In this chapter, three planar diplexers based on microstrip resonators are presented. An overview on diplexers is introduced. Then, two designed and fabricated microstrip diplexers with compact size and good performances are exposed. The first diplexer is designed using open loop resonators while the second circuit is achieved based on triangular loop resonators. The third structure represents a compact diplexer designed by using a pair of H-shaped resonators coupled with a coupling patch and two Input/Output (I/O) feed lines. The incorporated slots in the ground plane of the proposed circuit allow the control of the resonant frequencies and enhance its electrical performances. Furthermore, the introduction of these slots represents an interesting solution to miniaturize the microwave filter and diplexer. An analytic method is applied to extract the equivalent LC model of the band pass filters and diplexer. A full wave electromagnetic Analysis is achieved to evaluate the electrical performances of the proposed diplexers by using ADS and CST-MWS.
TopIntroduction
Microwave and RF filters and diplexers play an important role in the modern wireless communication applications. They are widely used in many microwave applications for selecting or confining the signals within specified spectral range. Microwave filters are two ports circuits that permit a good transmission of the required frequencies while rejecting the unwanted signal frequencies. Diplexer represents another application of the filters; this component is a three ports device that can separate different frequency bands. As shown in the Figure 1, this circuit is achieved by connecting two filters with different center frequencies (Matthaei, Young, & Jones, 1963). Thereby, it allows to a single antenna to be shared simultaneously by a transmitter and a receiver operating on different frequency bands (Pozar, 1998).

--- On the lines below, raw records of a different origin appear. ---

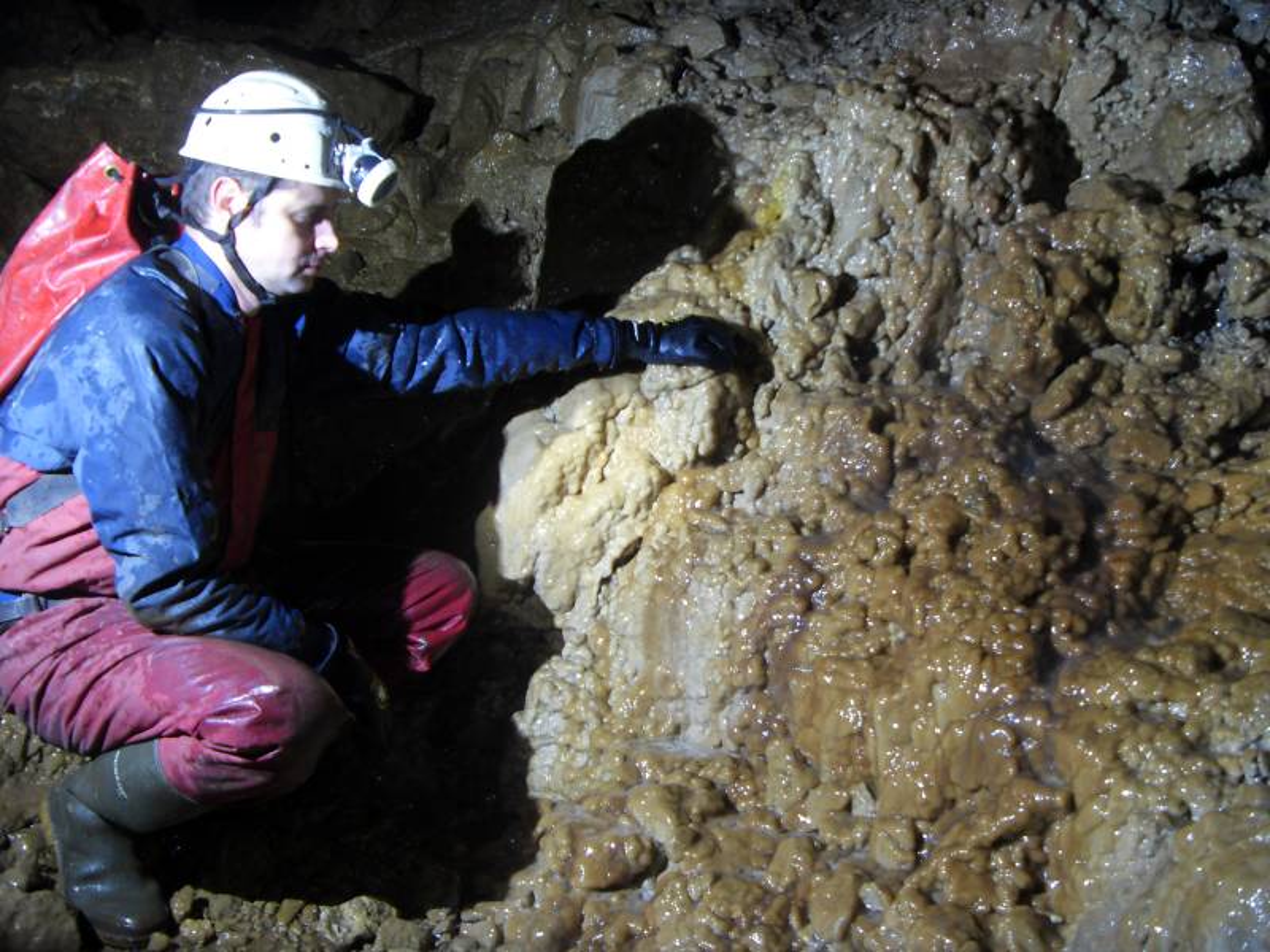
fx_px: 1431
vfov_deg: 36.8
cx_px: 635
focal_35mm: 39
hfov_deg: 47.9
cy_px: 476
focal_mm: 6.6
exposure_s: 2
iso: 80
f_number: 3.5
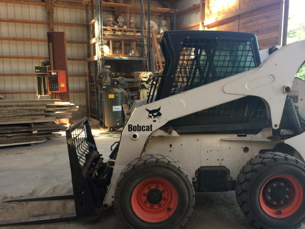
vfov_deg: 39.6
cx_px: 174
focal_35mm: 36
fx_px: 317
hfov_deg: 51.2
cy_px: 123
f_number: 2.2
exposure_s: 1/40
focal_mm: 4.15
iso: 32
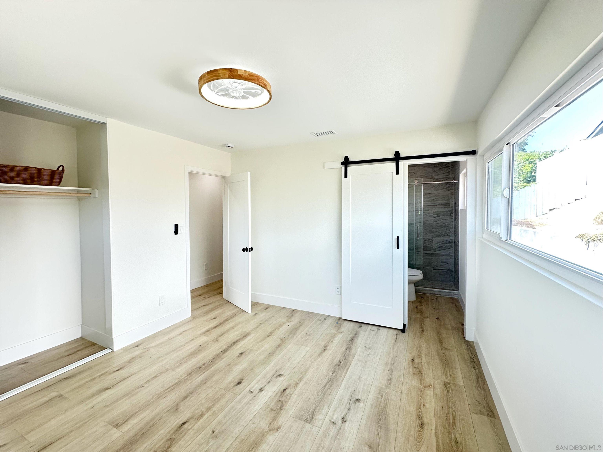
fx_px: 244
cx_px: 302
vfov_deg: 85.7
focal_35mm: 14
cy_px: 226
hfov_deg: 102.1
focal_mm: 2.22
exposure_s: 1/99
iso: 125
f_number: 2.2
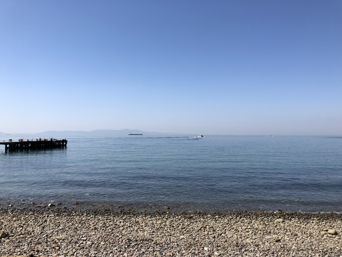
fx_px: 277
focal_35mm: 28
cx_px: 171
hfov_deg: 63.4
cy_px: 128
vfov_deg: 49.7
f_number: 1.8
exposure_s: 1/2825
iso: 20
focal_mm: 3.99
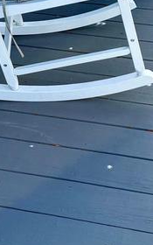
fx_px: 620
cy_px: -10
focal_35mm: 93
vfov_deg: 21.4
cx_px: 94
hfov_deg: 14.0
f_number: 1.78
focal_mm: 6.76
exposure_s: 1/2299
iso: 100
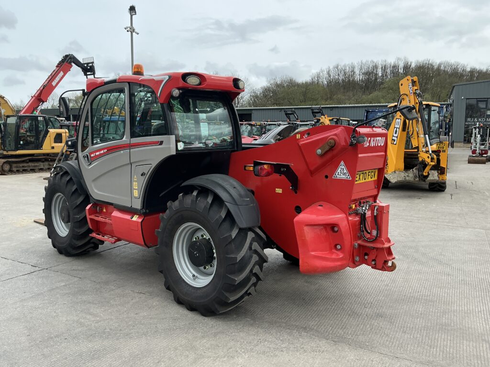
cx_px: 245
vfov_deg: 49.7
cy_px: 184
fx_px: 396
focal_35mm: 28
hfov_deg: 63.4
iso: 25
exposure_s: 1/657
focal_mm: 3
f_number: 1.8
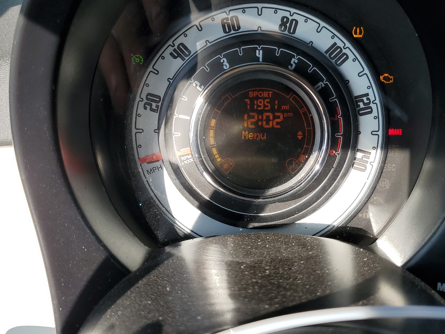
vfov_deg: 41.4
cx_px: 240
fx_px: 437
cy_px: 117
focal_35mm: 34
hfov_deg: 53.9
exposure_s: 1/1111
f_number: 1.5
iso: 50
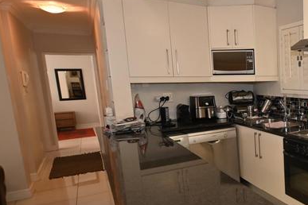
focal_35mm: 31
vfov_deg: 42.0
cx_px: 317
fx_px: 265
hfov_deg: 48.2
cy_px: 127
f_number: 4
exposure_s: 1/60
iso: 640
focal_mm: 10
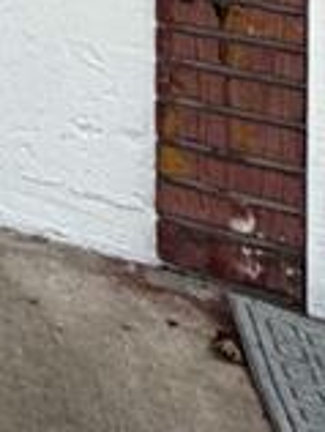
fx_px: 1323
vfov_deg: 14.0
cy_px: -552
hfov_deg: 8.9
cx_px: -847
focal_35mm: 106
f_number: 2.2
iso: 40
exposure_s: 1/473
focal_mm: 2.22
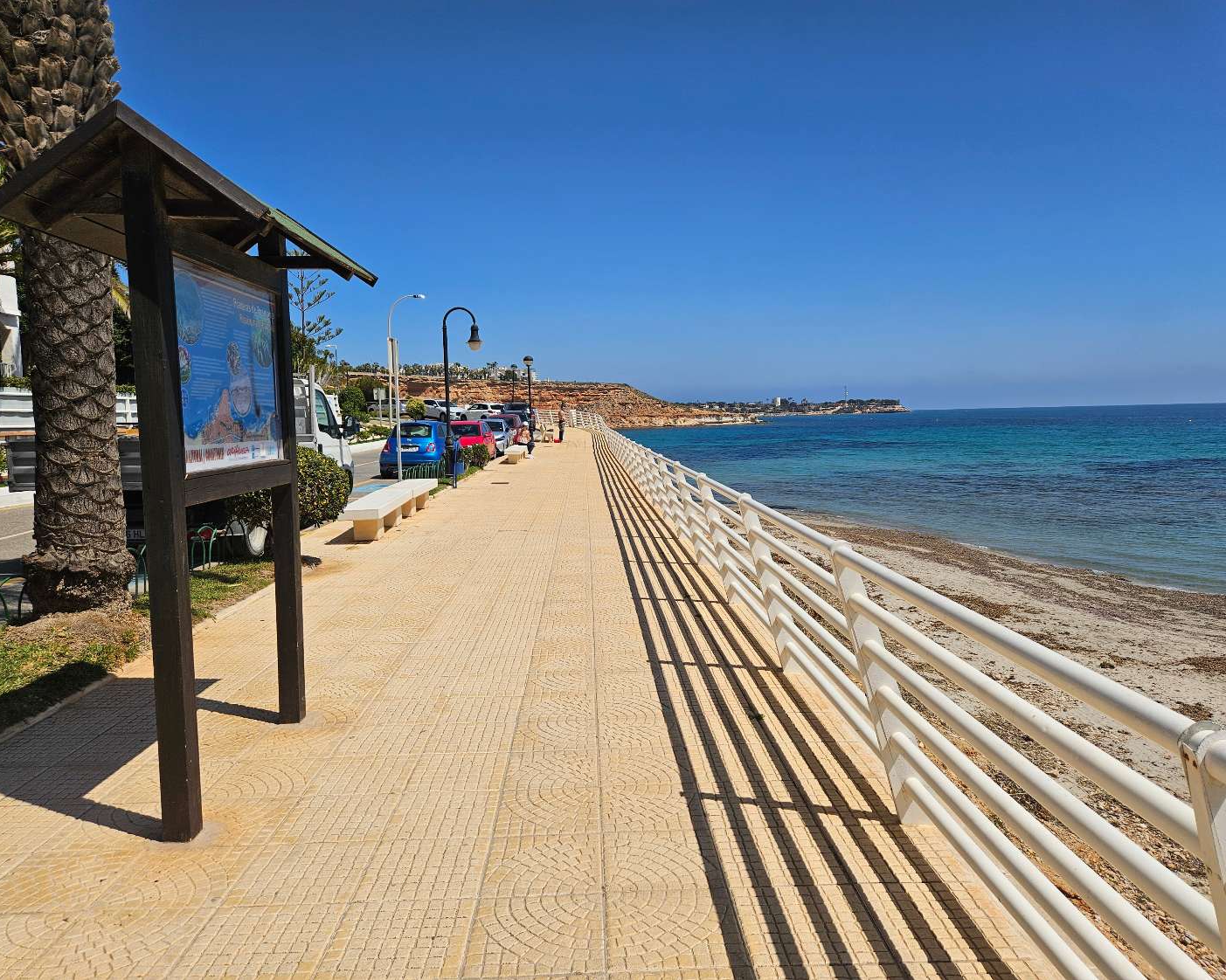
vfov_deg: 58.8
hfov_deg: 70.3
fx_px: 871
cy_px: 490
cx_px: 609
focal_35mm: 24
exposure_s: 1/4692
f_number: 1.8
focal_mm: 5.4
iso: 25
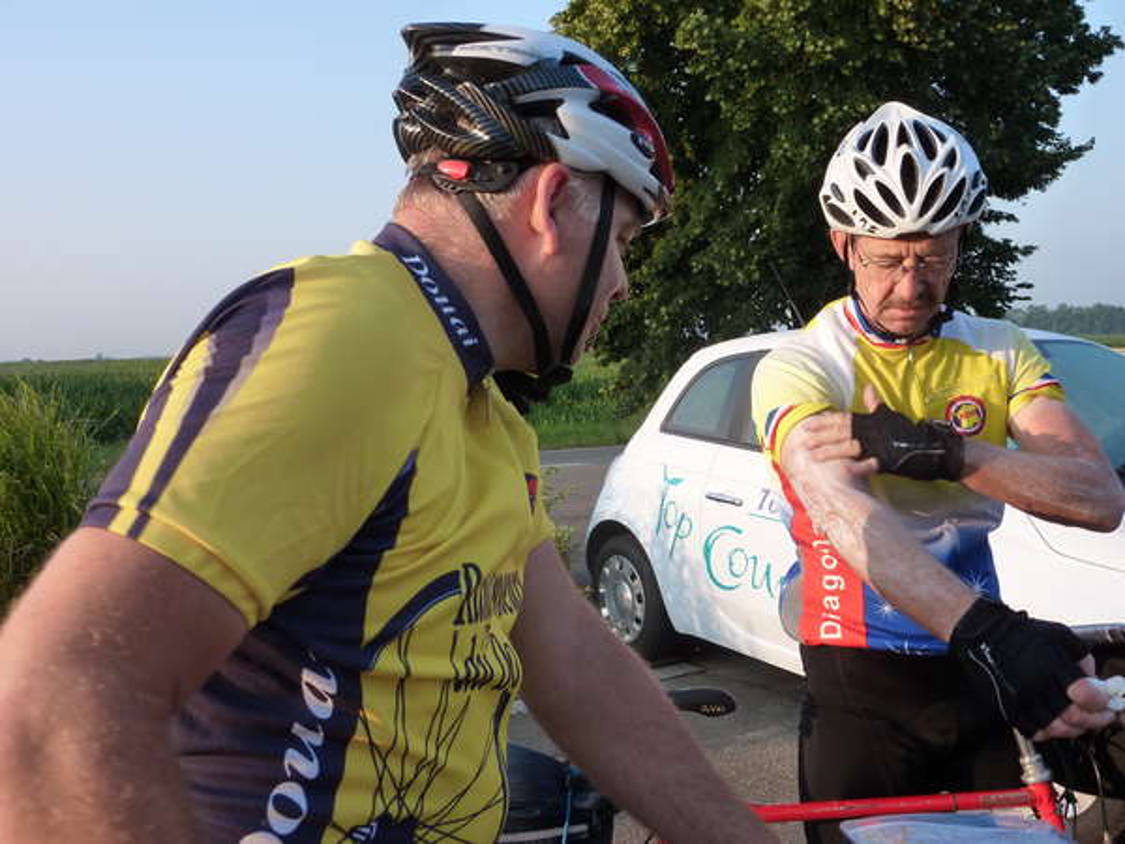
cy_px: 422
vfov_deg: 40.7
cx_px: 562
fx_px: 1137
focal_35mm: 35
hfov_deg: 52.6
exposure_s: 1/250
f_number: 4
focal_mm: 5.7
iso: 200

Figure 1. A block-diagram of the diplexer
Diplexer is a key component in many microwave communication system, including wireless communications system, radar systems, cellular phones and satellite communication systems. Diplexers were widely studied in the early 1960’s by (Matthaei & Cristal, 1965; Matthaei, Young, & Jones, 1963; Wenzel, 1968). Many approaches are possible to design a diplexer based on different filter configurations such as low pass and high pass filters, two band pass filters or band pass and band stop filters (Yao et al., 1993).
The proliferation of the modern wireless communication systems, radar and satellite systems have boosted the demand of microwave and RF filters and diplexers. In this context, the development of highly selective planar filters and diplexers with low loss levels, compact size and low cost is currently a research area of fundamental interest. In recent years, the research activity was greatly devoted to the study of planar structures. Thanks to their low cost, lightweight and small size, these structures are capable of being fully integrated with the active circuits. However, their main drawback is a poor unloaded quality factor that results in poor selectivity and serious insertion losses.
It is obvious that resonators represent the basic components to design a filter. Thus, several microstrip resonators have been proposed to design (BPFs). One of these resonators is the U-shaped hairpin line resonator which was used by (Srisathit et al., 2005) to design diplexers with high isolation. Thanks to their compact and small size, the microstrip open loop resonators were introduced in order to design filters and diplexers (Hong, Shaman, & Chun, 2007; Konpang, 2009). The hybrid resonators proposed by (Yang, Chi, & Itoh, 2010) were also used to achieve diplexers. Besides, due to the possibilities they can offer to control the spurious response, to reduce the insertion losses and the overall size of the circuit, stepped impedance resonators (SIRs) are the most popular resonators utilized to achieve band pass filter and diplexers (Sheta, Coupez, Tanne, Toutain, & Blot, 1996).
The defected ground structure (DGS) which is one of the most promising planar technologies has become an interesting area of research. This technique was proposed in order to design filters and diplexers with good performances in terms of size and electrical response. Even the equivalent circuit models of DGS were studied and employed to design planar circuits. Recently, a great lot of band-pass filters and diplexers using DGS were proposed such as a double-H-shaped microstrip filter designed by (Xiao, Ma, & Li, 2005), the coupled line band pass filter using defected ground structure proposed by (Yun et al., 2000), or the microstrip diplexer using defected ground structure presented by (Liu et al., 2005).